MATERIAL PROVIDED:

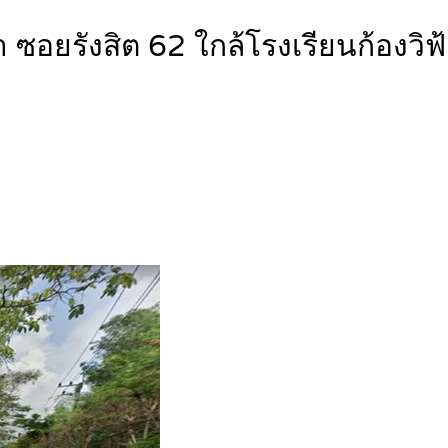
งวา ซอยรังสิต 62 ใกล้โรงเรียนก้อง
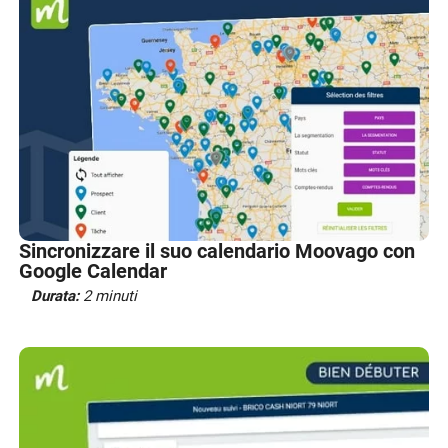
Sincronizzare il suo calendario Moovago con
Google Calendar
Durata:
2 minuti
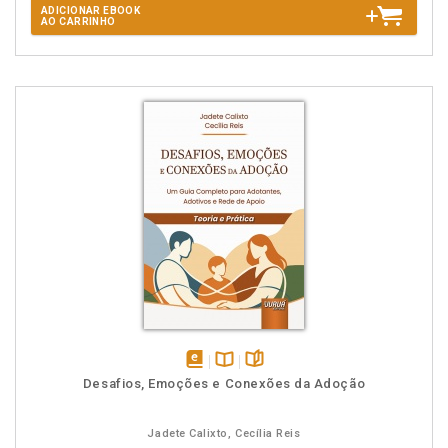
ADICIONAR EBOOK
AO CARRINHO
disponível
Disponível
páginas
Desafios, Emoções e Conexões da Adoção
em
na
eBook
B.V.
Jadete Calixto, Cecília Reis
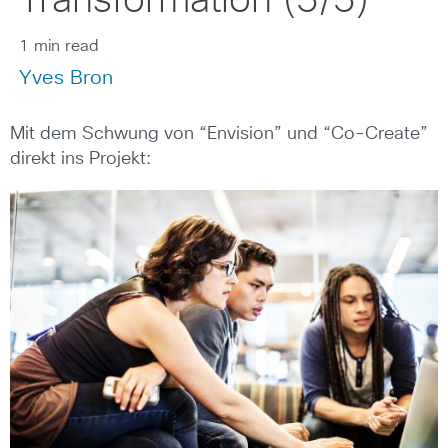
Transformation (5/5)
1 min read
Yves Bron
Mit dem Schwung von “Envision” und “Co-Create”
direkt ins Projekt:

YOUR GOAL:
Quote the records from the line containing "Sincronizzare il suo calendario Moovago con" through the end of the records, leaving out the pictures.

EXERCISE RESULT:
Sincronizzare il suo calendario Moovago con
Google Calendar
Durata:
2 minuti
ADICIONAR EBOOK
AO CARRINHO
disponível
Disponível
páginas
Desafios, Emoções e Conexões da Adoção
em
na
eBook
B.V.
Jadete Calixto, Cecília Reis
Transformation (5/5)
1 min read
Yves Bron
Mit dem Schwung von “Envision” und “Co-Create”
direkt ins Projekt:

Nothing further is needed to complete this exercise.